# 2330 advise please



## .NEIL. (Dec 2, 2008)

Can anyone help me out with this before i go spending £6k


----------



## Trimix-leccy (Dec 4, 2007)

.NEIL. said:


> I am going to be enroling on a course for the C&G 2330 LEVERL 1 and 2 and also the NVQ 3 2356.
> 
> This will be a home learning course but still have to be working within the industy which i am so the essesments are not a problem.
> 
> ...


PLEASE read the other threads on here about these courses, PLEASE!!!!

WHAT will you be qualifies to do?

Technician???? 

Took me At least 12 years to do that!
O Levels
A levels
ONC
University
Apprenticeship
City and Guilds in Electronics
Shed load of other stuff 


I'd hate to see 6K go down the pan


There are pages upon pages on here about it.

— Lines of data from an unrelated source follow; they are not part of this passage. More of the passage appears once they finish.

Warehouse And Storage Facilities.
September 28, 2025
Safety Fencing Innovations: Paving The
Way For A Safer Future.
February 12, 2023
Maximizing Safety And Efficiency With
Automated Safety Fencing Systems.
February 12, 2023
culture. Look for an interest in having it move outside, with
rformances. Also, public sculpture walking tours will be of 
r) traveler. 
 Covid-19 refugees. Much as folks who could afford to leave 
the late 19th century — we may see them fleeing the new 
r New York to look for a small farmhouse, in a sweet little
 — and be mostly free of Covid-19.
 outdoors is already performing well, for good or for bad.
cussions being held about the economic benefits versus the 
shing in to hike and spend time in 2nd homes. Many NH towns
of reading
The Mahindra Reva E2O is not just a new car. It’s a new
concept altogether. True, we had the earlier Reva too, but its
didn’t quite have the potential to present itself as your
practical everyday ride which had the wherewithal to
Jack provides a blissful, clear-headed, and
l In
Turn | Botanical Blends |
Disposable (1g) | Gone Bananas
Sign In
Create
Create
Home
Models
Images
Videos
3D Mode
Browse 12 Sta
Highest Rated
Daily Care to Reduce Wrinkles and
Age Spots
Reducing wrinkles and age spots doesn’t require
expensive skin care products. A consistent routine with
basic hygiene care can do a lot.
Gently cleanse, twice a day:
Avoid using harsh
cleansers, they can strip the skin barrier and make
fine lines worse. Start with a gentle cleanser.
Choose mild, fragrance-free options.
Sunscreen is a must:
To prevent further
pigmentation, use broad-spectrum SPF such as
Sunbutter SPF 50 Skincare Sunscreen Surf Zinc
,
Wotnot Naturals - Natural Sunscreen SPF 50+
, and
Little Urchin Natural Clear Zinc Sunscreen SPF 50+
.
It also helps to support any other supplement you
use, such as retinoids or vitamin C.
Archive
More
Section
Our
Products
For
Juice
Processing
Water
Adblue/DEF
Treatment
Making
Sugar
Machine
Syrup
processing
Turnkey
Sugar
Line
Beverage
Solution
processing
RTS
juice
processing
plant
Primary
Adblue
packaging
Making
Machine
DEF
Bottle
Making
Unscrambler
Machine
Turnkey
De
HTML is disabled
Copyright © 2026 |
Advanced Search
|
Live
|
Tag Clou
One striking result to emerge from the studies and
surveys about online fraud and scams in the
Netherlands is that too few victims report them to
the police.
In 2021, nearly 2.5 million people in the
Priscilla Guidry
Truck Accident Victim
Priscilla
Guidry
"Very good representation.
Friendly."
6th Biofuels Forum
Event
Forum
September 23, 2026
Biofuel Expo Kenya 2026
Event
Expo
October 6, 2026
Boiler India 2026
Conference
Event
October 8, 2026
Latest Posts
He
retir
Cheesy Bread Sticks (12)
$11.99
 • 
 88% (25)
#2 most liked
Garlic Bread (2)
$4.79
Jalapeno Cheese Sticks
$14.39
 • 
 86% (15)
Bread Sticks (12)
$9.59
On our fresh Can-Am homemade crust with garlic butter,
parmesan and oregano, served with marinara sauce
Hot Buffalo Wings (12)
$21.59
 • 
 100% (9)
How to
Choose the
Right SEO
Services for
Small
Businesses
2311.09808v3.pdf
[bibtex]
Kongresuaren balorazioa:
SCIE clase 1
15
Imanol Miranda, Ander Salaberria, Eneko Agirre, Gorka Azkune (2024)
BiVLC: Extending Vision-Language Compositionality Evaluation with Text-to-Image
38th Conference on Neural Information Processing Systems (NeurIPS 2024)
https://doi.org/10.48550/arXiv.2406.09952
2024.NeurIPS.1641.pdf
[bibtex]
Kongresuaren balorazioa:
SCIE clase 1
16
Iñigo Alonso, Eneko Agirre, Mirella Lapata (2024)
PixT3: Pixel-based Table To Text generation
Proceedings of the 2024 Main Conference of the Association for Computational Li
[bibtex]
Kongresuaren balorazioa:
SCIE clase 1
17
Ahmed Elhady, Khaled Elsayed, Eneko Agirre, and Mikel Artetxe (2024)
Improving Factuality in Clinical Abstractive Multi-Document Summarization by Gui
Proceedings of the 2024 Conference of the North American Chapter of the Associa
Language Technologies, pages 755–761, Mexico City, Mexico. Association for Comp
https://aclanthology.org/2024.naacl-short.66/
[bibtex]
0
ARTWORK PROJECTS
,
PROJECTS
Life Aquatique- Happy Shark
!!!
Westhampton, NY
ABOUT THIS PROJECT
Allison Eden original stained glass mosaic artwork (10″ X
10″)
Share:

Just look on the UK pages, search for 'courses'


----------



## .NEIL. (Dec 2, 2008)

Many thanks will have a look


----------



## sparkie (Apr 2, 2008)

robbing bastards-local college better,


----------



## ohm-my-god (Sep 5, 2009)

cost me less than 2k to get to end of L3 part time....? yeah technician is like the highest JIB level ain't it??


----------